Similarly, told a few days later of Kurland’s claims, Quinn said, “That is completely made-up. That couldn’t be farther from the truth.”

However, Kurland stood by her story in a follow-up interview with The Villager.

“We were able to get them to admit they have to have a hospital there,” she said. “But, it feels to me, they just turned around and tried to say the emergency room is a hospital.”

Kurland was referring to the $110 million, 24/7, free-standing E.R. and comprehensive care center that North Shore-Long Island Jewish Health System is currently creating inside the former St. Vincent’s O’Toole building, at 12th St. and Seventh Ave., and which is slated to open next June.

But Kurland said the stand-alone E.R. is insufficient because it would only triage patients and not treat them. If someone needs more serious care, he or she will be transported from the N.S.L.I.J. facility to a nearby hospital.

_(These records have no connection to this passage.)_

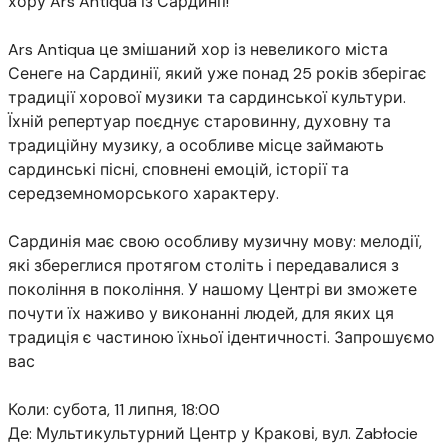
хору Ars Antiqua із Сардинії!
⠀
Ars Antiqua це змішаний хор із невеликого міста
Сенегe на Сардинії, який уже понад 25 років зберігає
традиції хорової музики та сардинської культури.
Їхній репертуар поєднує старовинну, духовну та
традиційну музику, а особливе місце займають
сардинські пісні, сповнені емоцій, історії та
середземноморського характеру.
⠀
Сардинія має свою особливу музичну мову: мелодії,
які збереглися протягом століть і передавалися з
покоління в покоління. У нашому Центрі ви зможете
почути їх наживо у виконанні людей, для яких ця
традиція є частиною їхньої ідентичності. Запрошуємо
вас
⠀
Коли: субота, 11 липня, 18:00
Де: Мультикультурний Центр у Кракові, вул. Zabłocie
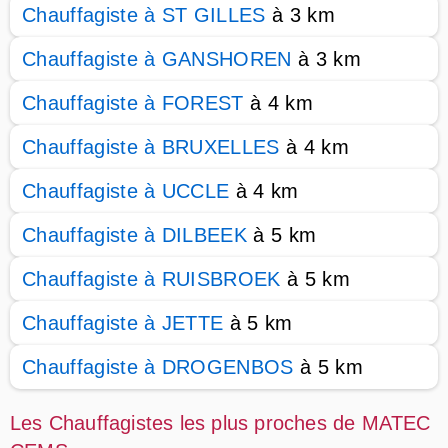
Chauffagiste à ST GILLES
à 3 km
Chauffagiste à GANSHOREN
à 3 km
Chauffagiste à FOREST
à 4 km
Chauffagiste à BRUXELLES
à 4 km
Chauffagiste à UCCLE
à 4 km
Chauffagiste à DILBEEK
à 5 km
Chauffagiste à RUISBROEK
à 5 km
Chauffagiste à JETTE
à 5 km
Chauffagiste à DROGENBOS
à 5 km
Les Chauffagistes les plus proches de MATEC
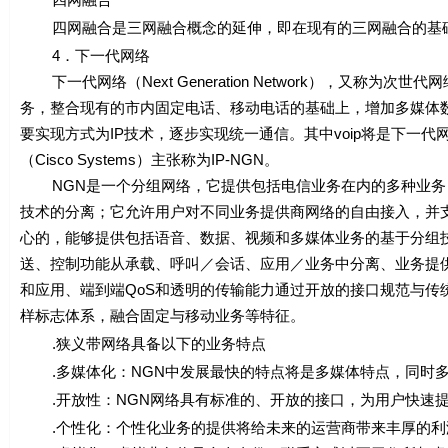
四网融合是三网融合概念的延伸，即在现有的三网融合的基础
4．下一代网络
下一代网络（Next Generation Network），又称
务，整合现有的市内固定电话、移动电话的基础上，增加多媒体
要实现方式为IP技术，逐步实现统一通信。其中voip将是下一
（Cisco Systems）主张称为IP-NGN。
NGN是一个分组网络，它提供包括电信业务在内的多种业务，
技术的分离；它允许用户对不同业务提供商网络的自由接入，并
心的，能够提供包括语音、数据、视频和多媒体业务的基于分组
送、控制功能从承载、呼叫／会话、应用／业务中分离、业务提
和应用、端到端QoS和透明的传输能力通过开放的接口规范与传
样标志体系，融合固定与移动业务等特征。
.狭义带网络具备以下的业务特点
.多媒体化：NGN中发展最快的特点将是多媒体特点，同时多
.开放性：NGN网络具有标准的、开放的接口，为用户快速提
.个性化：个性化业务的提供将给未来的运营商带来丰厚的利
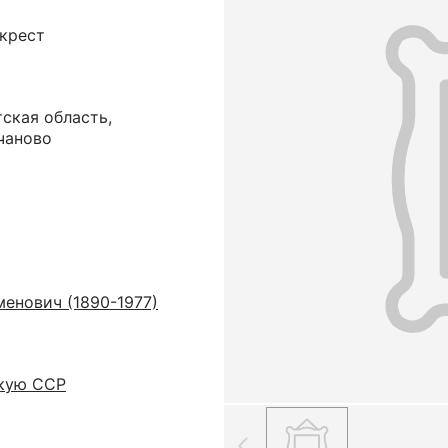
крест
ская область,
чаново
енович (1890-1977)
скую ССР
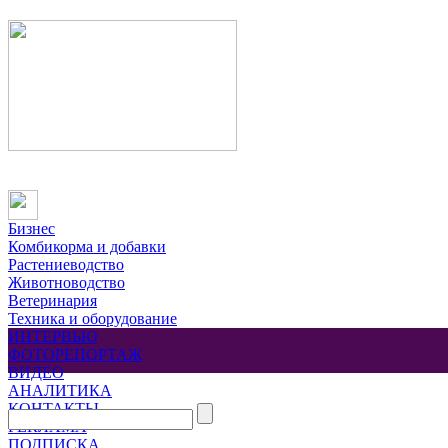
Бизнес
Комбикорма и добавки
Растениеводство
Животноводство
Ветеринария
Техника и оборудование
ИНТЕРВЬЮ
ФОТОРЕПОРТАЖ
ВИДЕО
АНАЛИТИКА
КОНТАКТЫ
РЕКЛАМА
ПОДПИСКА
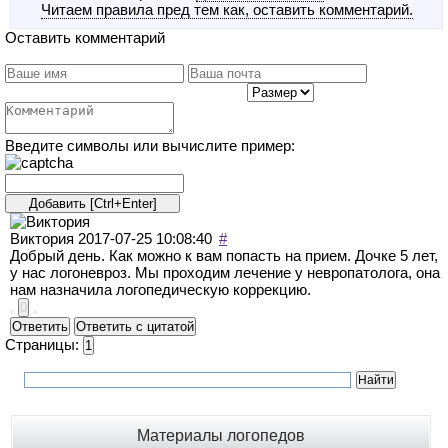
Читаем правила пред тем как, оставить комментарий.
Оставить комментарий
Введите символы или вычислите пример:
Виктория
2017-07-25 10:08:40
#
Добрый день. Как можно к вам попасть на прием. Дочке 5 лет,
у нас логоневроз. Мы проходим лечение у невропатолога, она
нам назначила логопедическую коррекцию.
0
Ответить
Ответить с цитатой
Страницы:
1
Материалы логопедов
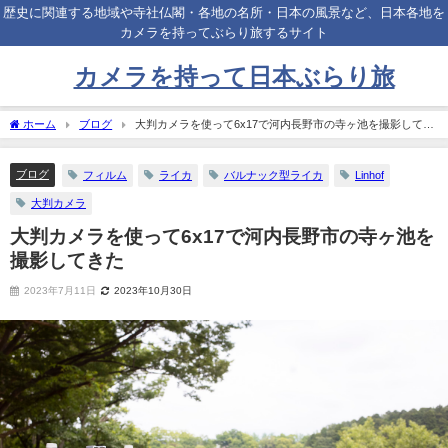
歴史に関連する地域や寺社仏閣・各地の名所・日本の風景など、日本各地を
カメラを持ってぶらり旅するサイト
カメラを持って日本ぶらり旅
ホーム
ブログ
大判カメラを使って6x17で河内長野市の寺ヶ池を撮影してき
た
ブログ
フィルム
ライカ
バルナック型ライカ
Linhof
大判カメラ
大判カメラを使って6x17で河内長野市の寺ヶ池を
撮影してきた
2023年7月11日
2023年10月30日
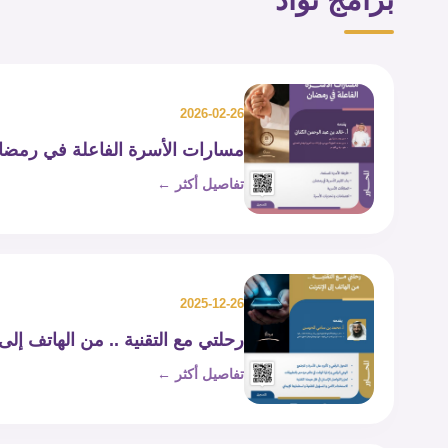
برامج تواد
2026-02-26
مسارات الأسرة الفاعلة في رمضا
تفاصيل أكثر ←
2025-12-26
رحلتي مع التقنية .. من الهاتف إلى 
تفاصيل أكثر ←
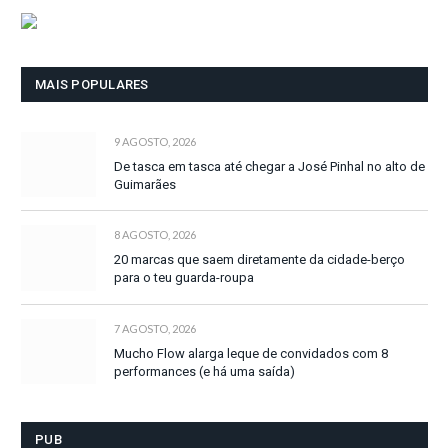
MAIS POPULARES
9 AGOSTO, 2026
De tasca em tasca até chegar a José Pinhal no alto de
Guimarães
8 AGOSTO, 2026
20 marcas que saem diretamente da cidade-berço
para o teu guarda-roupa
7 AGOSTO, 2026
Mucho Flow alarga leque de convidados com 8
performances (e há uma saída)
PUB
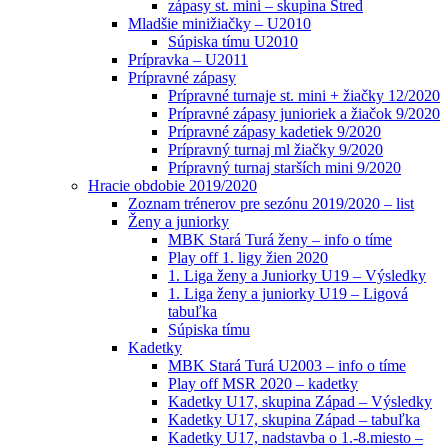
zápasy st. mini – skupina Stred
Mladšie minižiačky – U2010
Súpiska tímu U2010
Prípravka – U2011
Prípravné zápasy
Prípravné turnaje st. mini + žiačky 12/2020
Prípravné zápasy junioriek a žiačok 9/2020
Prípravné zápasy kadetiek 9/2020
Prípravný turnaj ml žiačky 9/2020
Prípravný turnaj starších mini 9/2020
Hracie obdobie 2019/2020
Zoznam trénerov pre sezónu 2019/2020 – list
Ženy a juniorky
MBK Stará Turá ženy – info o tíme
Play off 1. ligy žien 2020
1. Liga ženy a Juniorky U19 – Výsledky
1. Liga ženy a juniorky U19 – Ligová
tabuľka
Súpiska tímu
Kadetky
MBK Stará Turá U2003 – info o tíme
Play off MSR 2020 – kadetky
Kadetky U17, skupina Západ – Výsledky
Kadetky U17, skupina Západ – tabuľka
Kadetky U17, nadstavba o 1.-8.miesto –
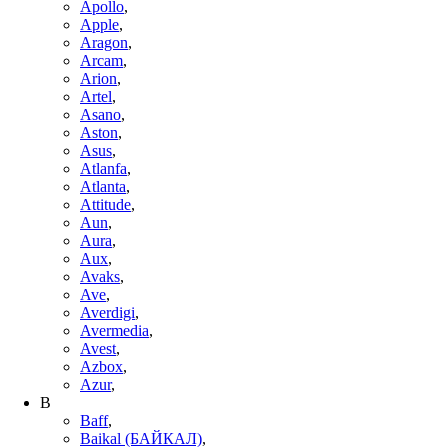
Apollo
,
Apple
,
Aragon
,
Arcam
,
Arion
,
Artel
,
Asano
,
Aston
,
Asus
,
Atlanfa
,
Atlanta
,
Attitude
,
Aun
,
Aura
,
Aux
,
Avaks
,
Ave
,
Averdigi
,
Avermedia
,
Avest
,
Azbox
,
Azur
,
B
Baff
,
Baikal (БАЙКАЛ)
,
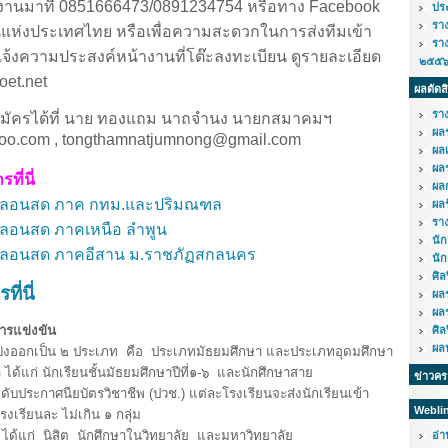
านงานมาที่ 0851666473/0891234754 หรือทาง Facebook
ปร
รา
ห่งประเทศไทย หรือเพื่อความสะดวกในการส่งทีมเข้า
รา
จ้งความประสงค์หน้างานที่โต๊ะลงทะเบียน ดูรายละเอียด
๒๕๕
poet.net
ผลตัดส
รา
สมัครได้ที่ นาย ทองแถม นาถจำนง นายกสมาคมฯ
ผล
o.com , tongthamnatjumnong@gmail.com
ผล
ผล
ี่นี่
ผล
 กลอนสด ภาค กทม.และปริมณฑล
ผล
รา
กลอนสด ภาคเหนือ ลำพูน
นั
 กลอนสด ภาคอีสาน ม.ราชภัฏสกลนคร
นัก
ศิ
ี่นี่
ผล
ผล
รแข่งขัน
ศิ
ผลป
ออกเป็น ๒ ประเภท คือ ประเภทมัธยมศึกษา และประเภทอุดมศึกษา
้แก่ นักเรียนชั้นมัธยมศึกษาปีที่๑-๖ และนักศึกษาสาย
ข่าวค
บประกาศนียบัตรวิชาชีพ (ปวช.) แต่ละโรงเรียนจะส่งนักเรียนเข้า
Webli
เรียนละ ไม่เกิน ๑ กลุ่ม
้แก่ นิสิต นักศึกษาในวิทยาลัย และมหาวิทยาลัย
อ่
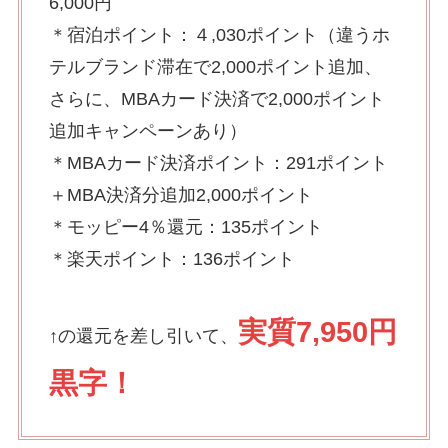
6,000円
＊宿泊ポイント：４,030ポイント（違うホ
テルブランド滞在で2,000ポイント追加、
さらに、MBAカード決済で2,000ポイント
追加キャンペーンあり）
＊MBAカード決済ポイント：291ポイント
＋MBA決済分追加2,000ポイント
＊モッピー4％還元：135ポイント
＊楽天ポイント：136ポイント
実質7,950円
↑の還元を差し引いて、
黒字
！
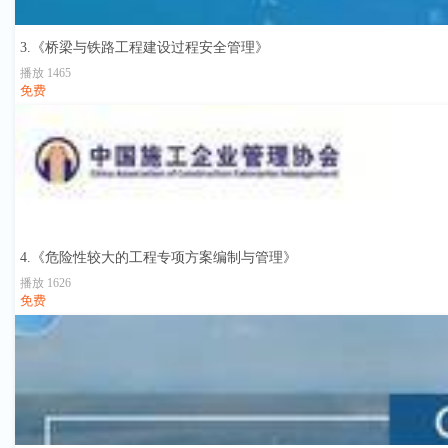
3.《桥梁与铁路工程建设过程安全管理》
播放 1465
免费
4.《危险性较大的工程专项方案编制与管理》
播放 1626
免费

For the record, Bill Rudin, head of Rudin Management, told The Villager a few years ago that Kurland, through her activism on the hospital issue, definitely does deserve credit for getting the free-standing E.R. However, Kurland dismisses it as a “two-and-a-half-bed” hospital, and advocates for building a 200-bed hospital on top of O’Toole by adding additional floors on top of it. Approval would be needed for this, though, from the state Department of Health.

Quinn, for her part, told The Villager there was no legal requirement for any health facility either at the former hospital site — now being developed into luxury condos by Rudin Management — or at the O’Toole site.

Asked to show some sort of tangible proof to back up her claims, Kurland told The Villager she could send the newspaper the memo she sent on the subject to the state attorney general. However, Kurland said she could not provide The Villager with the Department of Health’s supposed admission that a hospital is required at the former St. Vincent’s site — and that The Villager would somehow have to find this on its own.

Two weeks ago, while still campaigning for mayor, Quinn told this newspaper, “I’m going to commit to bringing back a full-service hospital to the Lower West Side. Period.”